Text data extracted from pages
╭──

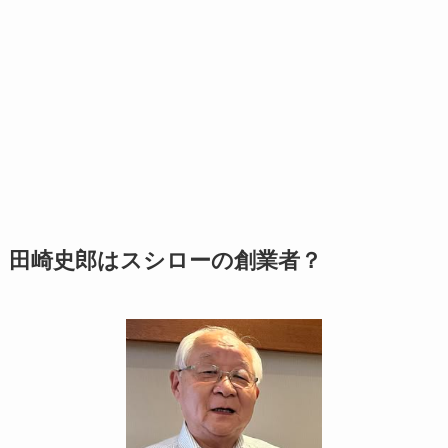
田崎史郎はスシローの創業者？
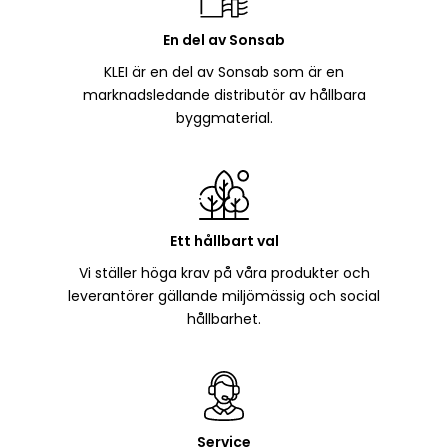
En del av Sonsab
KLEI är en del av Sonsab som är en
marknadsledande distributör av hållbara
byggmaterial.
Ett hållbart val
Vi ställer höga krav på våra produkter och
leverantörer gällande miljömässig och social
hållbarhet.
Service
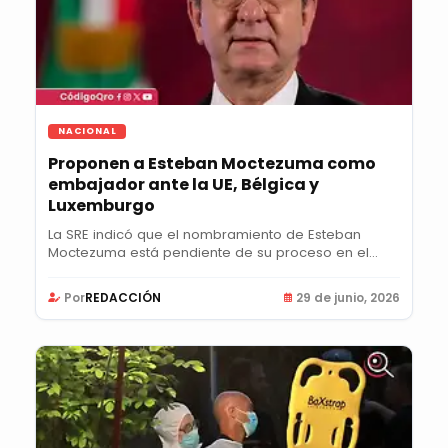
NACIONAL
Proponen a Esteban Moctezuma como
embajador ante la UE, Bélgica y
Luxemburgo
La SRE indicó que el nombramiento de Esteban
Moctezuma está pendiente de su proceso en el
Senado;...
Por
REDACCIÓN
29 de junio, 2026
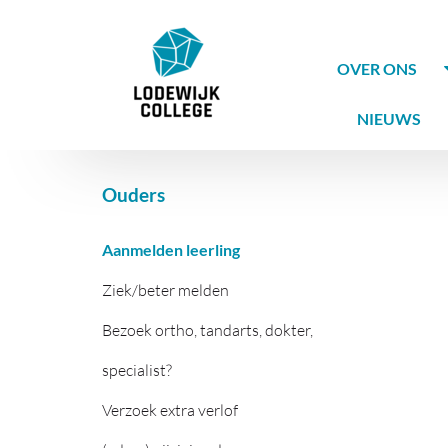
OVER ONS
NIEUWS
Ouders
Aanmelden leerling
Ziek/beter melden
Bezoek ortho, tandarts, dokter,
specialist?
Verzoek extra verlof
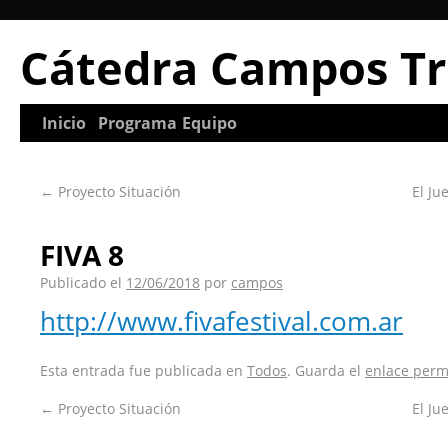
Cátedra Campos Tr
Inicio
Programa
Equipo
←
Proyecto Situación
El Ju
FIVA 8
Publicado el
12/06/2018
por
campos
http://www.fivafestival.com.ar
Esta entrada fue publicada en
Todos
. Guarda el
enlace per
←
Proyecto Situación
El Ju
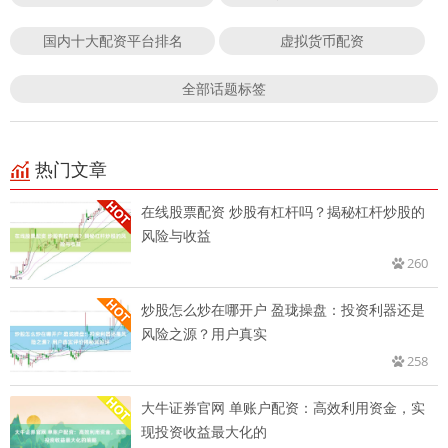
国内十大配资平台排名
虚拟货币配资
全部话题标签
热门文章
在线股票配资 炒股有杠杆吗？揭秘杠杆炒股的
风险与收益
260
炒股怎么炒在哪开户 盈珑操盘：投资利器还是
风险之源？用户真实
258
大牛证券官网 单账户配资：高效利用资金，实
现投资收益最大化的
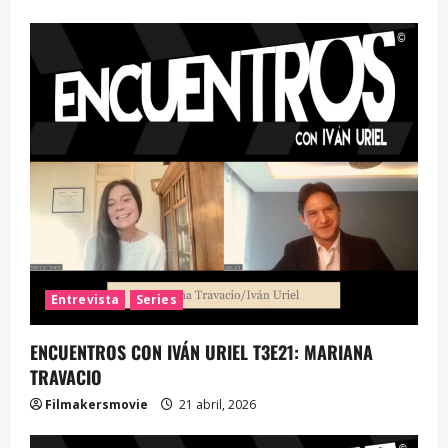
Entrevista
Series
ENCUENTROS CON IVÁN URIEL T3E21: MARIANA
TRAVACIO
Filmakersmovie
21 abril, 2026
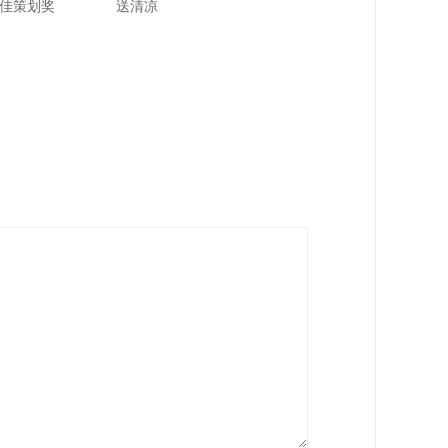
佳策划奖
送清凉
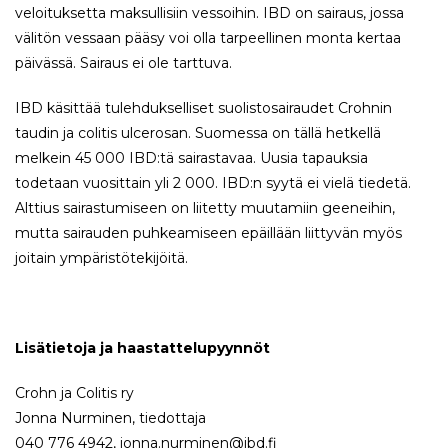
veloituksetta maksullisiin vessoihin. IBD on sairaus, jossa
välitön vessaan pääsy voi olla tarpeellinen monta kertaa
päivässä. Sairaus ei ole tarttuva.
IBD käsittää tulehdukselliset suolistosairaudet Crohnin
taudin ja colitis ulcerosan. Suomessa on tällä hetkellä
melkein 45 000 IBD:tä sairastavaa. Uusia tapauksia
todetaan vuosittain yli 2 000. IBD:n syytä ei vielä tiedetä.
Alttius sairastumiseen on liitetty muutamiin geeneihin,
mutta sairauden puhkeamiseen epäillään liittyvän myös
joitain ympäristötekijöitä.
Lisätietoja ja haastattelupyynnöt
Crohn ja Colitis ry
Jonna Nurminen, tiedottaja
040 776 4942, jonna.nurminen@ibd.fi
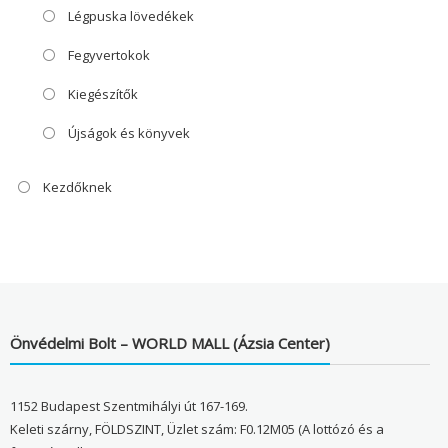
Légpuska lövedékek
Fegyvertokok
Kiegészítők
Újságok és könyvek
Kezdőknek
Önvédelmi Bolt – WORLD MALL (Ázsia Center)
1152 Budapest Szentmihályi út 167-169.
Keleti szárny, FÖLDSZINT, Üzlet szám: F0.12M05 (A lottózó és a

╰──

Assigned task:
Extract every line of text from the listing above, reproducing each one verbatim, and leave the pictures out of your answer.

Solution for this task:
田崎史郎はスシローの創業者？
En del av Sonsab
KLEI är en del av Sonsab som är en
marknadsledande distributör av hållbara
byggmaterial.
Ett hållbart val
Vi ställer höga krav på våra produkter och
leverantörer gällande miljömässig och social
hållbarhet.
Service
NACIONAL
Proponen a Esteban Moctezuma como
embajador ante la UE, Bélgica y
Luxemburgo
La SRE indicó que el nombramiento de Esteban
Moctezuma está pendiente de su proceso en el
Senado;...
Por
REDACCIÓN
29 de junio, 2026
OVER ONS
NIEUWS
Ouders
Aanmelden leerling
Ziek/beter melden
Bezoek ortho, tandarts, dokter,
specialist?
Verzoek extra verlof
Cátedra Campos Tr
Inicio
Programa
Equipo
←
Proyecto Situación
El Ju
FIVA 8
Publicado el
12/06/2018
por
campos
http://www.fivafestival.com.ar
Esta entrada fue publicada en
Todos
. Guarda el
enlace per
←
Proyecto Situación
El Ju
国内十大配资平台排名
虚拟货币配资
全部话题标签
热门文章
在线股票配资 炒股有杠杆吗？揭秘杠杆炒股的
风险与收益
260
炒股怎么炒在哪开户 盈珑操盘：投资利器还是
风险之源？用户真实
258
大牛证券官网 单账户配资：高效利用资金，实
现投资收益最大化的
Entrevista
Series
ENCUENTROS CON IVÁN URIEL T3E21: MARIANA
TRAVACIO
Filmakersmovie
21 abril, 2026
佳策划奖
送清凉
veloituksetta maksullisiin vessoihin. IBD on sairaus, jossa
välitön vessaan pääsy voi olla tarpeellinen monta kertaa
päivässä. Sairaus ei ole tarttuva.
IBD käsittää tulehdukselliset suolistosairaudet Crohnin
taudin ja colitis ulcerosan. Suomessa on tällä hetkellä
melkein 45 000 IBD:tä sairastavaa. Uusia tapauksia
todetaan vuosittain yli 2 000. IBD:n syytä ei vielä tiedetä.
Alttius sairastumiseen on liitetty muutamiin geeneihin,
mutta sairauden puhkeamiseen epäillään liittyvän myös
joitain ympäristötekijöitä.
Lisätietoja ja haastattelupyynnöt
Crohn ja Colitis ry
Jonna Nurminen, tiedottaja
040 776 4942, jonna.nurminen@ibd.fi
Légpuska lövedékek
Fegyvertokok
Kiegészítők
Újságok és könyvek
Kezdőknek
Önvédelmi Bolt – WORLD MALL (Ázsia Center)
1152 Budapest Szentmihályi út 167-169.
Keleti szárny, FÖLDSZINT, Üzlet szám: F0.12M05 (A lottózó és a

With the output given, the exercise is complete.